Suppose that graph $G$ is induced by a group $⟨α_1,...,α_r⟩$ acting on a large finite set $X$ for small $r$. To be precise, we have the vertex set $V(G):=X$, and $x_1x_2\in E(G)$ whenever for some $\alpha_i$, $\alpha_i x_1=x_2. $ We are now dealing with large number of query inputs $(e_1,e_2,...,e_r)∈\mathbb{Z_r}$ and gives $α_1^{e_1}α_2^{e_2}...α_r^{e_r}\cdot x$.
Another critical fact is that calculating the group multiplication directly has become computationally infeasible. So in some sense we turn into algorithmic improvement based on graph traversal.

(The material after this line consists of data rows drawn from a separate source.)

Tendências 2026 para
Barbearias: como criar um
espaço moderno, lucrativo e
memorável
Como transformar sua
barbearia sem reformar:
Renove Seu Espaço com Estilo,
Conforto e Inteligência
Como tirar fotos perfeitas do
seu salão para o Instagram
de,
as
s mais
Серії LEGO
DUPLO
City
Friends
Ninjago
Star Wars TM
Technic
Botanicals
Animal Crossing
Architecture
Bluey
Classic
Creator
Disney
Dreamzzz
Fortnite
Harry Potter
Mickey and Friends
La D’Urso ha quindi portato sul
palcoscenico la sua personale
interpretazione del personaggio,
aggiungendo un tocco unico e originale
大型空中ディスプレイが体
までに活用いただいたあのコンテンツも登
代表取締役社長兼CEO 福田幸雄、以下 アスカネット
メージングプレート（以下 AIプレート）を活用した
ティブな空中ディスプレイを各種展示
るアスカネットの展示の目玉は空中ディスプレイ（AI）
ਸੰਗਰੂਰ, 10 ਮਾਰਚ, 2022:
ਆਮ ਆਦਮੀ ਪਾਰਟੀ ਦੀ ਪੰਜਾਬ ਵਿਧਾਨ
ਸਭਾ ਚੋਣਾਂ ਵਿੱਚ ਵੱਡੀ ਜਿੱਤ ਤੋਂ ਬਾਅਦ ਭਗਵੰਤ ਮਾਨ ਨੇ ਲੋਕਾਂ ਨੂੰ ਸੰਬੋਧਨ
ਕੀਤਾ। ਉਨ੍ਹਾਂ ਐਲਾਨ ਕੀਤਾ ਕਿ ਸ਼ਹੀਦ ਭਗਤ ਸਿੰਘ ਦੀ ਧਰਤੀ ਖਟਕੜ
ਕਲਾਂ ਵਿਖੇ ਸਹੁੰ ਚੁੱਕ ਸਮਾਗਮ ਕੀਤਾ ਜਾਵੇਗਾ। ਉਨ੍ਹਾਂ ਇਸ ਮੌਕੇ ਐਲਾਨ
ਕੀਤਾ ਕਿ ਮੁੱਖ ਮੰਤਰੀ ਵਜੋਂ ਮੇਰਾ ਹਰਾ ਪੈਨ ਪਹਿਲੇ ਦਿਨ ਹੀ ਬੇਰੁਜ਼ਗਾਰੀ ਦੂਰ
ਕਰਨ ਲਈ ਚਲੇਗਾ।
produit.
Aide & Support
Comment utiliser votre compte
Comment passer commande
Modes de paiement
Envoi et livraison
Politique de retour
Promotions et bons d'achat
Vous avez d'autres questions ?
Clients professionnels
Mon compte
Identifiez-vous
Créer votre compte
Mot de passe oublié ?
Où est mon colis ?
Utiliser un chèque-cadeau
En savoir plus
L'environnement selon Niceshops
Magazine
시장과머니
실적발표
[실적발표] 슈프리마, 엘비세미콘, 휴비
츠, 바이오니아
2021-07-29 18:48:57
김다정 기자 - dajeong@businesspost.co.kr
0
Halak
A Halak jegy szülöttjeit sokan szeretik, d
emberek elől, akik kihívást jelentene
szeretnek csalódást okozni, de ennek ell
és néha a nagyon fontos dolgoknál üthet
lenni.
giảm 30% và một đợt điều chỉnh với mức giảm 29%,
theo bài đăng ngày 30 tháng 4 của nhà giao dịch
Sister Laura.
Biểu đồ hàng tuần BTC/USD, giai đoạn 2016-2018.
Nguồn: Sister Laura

It is worth noting that if $X$ is not large, an $O(∑_{1≤i≤r}\log e_i)$ time (relative to group action) could be achieved by a technique done by what we called the "doubling step method." It basically records the $e_i^{2^j}x$ for all x and combine them into output in each query.
Also, this kind of graph is indeed special, in such sense that it must be sparse and composed of lots of cycles overlapped with one another, since it is a group action with small generating set. And here comes my question.
In this case, since $X$ is large, we could not record the global information in our "double step method," is there any relatively "local" method that do not require memorizing the global information (i.e. all $e_i^{2^j}x$) while improving the query complexity? Perhaps based on some heuristic or local preprocessing?